**Task item**: Restate every entry word for word.
........
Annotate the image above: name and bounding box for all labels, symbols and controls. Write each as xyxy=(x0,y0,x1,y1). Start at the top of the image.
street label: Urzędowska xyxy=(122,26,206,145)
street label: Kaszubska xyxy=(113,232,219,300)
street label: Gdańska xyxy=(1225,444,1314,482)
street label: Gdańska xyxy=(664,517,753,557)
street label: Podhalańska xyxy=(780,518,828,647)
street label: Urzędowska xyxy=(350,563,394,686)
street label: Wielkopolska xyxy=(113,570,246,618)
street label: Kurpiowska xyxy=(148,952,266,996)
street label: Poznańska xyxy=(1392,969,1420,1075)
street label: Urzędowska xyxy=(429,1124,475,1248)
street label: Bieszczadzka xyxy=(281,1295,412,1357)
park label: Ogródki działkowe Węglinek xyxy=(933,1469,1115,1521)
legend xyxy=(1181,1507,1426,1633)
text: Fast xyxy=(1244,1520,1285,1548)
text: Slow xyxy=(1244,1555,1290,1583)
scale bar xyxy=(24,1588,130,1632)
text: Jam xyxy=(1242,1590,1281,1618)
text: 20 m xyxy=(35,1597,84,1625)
........
**Written reply**:
Annotate the image above: name and bounding box for all labels, symbols and controls. Write each as xyxy=(x0,y0,x1,y1). Start at the top of the image.
street label: Urzędowska xyxy=(122,26,206,145)
street label: Kaszubska xyxy=(113,232,219,300)
street label: Gdańska xyxy=(1225,444,1314,482)
street label: Gdańska xyxy=(664,517,753,557)
street label: Podhalańska xyxy=(780,518,828,647)
street label: Urzędowska xyxy=(350,563,394,686)
street label: Wielkopolska xyxy=(113,570,246,618)
street label: Kurpiowska xyxy=(148,952,266,996)
street label: Poznańska xyxy=(1392,969,1420,1075)
street label: Urzędowska xyxy=(429,1124,475,1248)
street label: Bieszczadzka xyxy=(281,1295,412,1357)
park label: Ogródki działkowe Węglinek xyxy=(933,1469,1115,1521)
legend xyxy=(1181,1507,1426,1633)
text: Fast xyxy=(1244,1520,1285,1548)
text: Slow xyxy=(1244,1555,1290,1583)
scale bar xyxy=(24,1588,130,1632)
text: Jam xyxy=(1242,1590,1281,1618)
text: 20 m xyxy=(35,1597,84,1625)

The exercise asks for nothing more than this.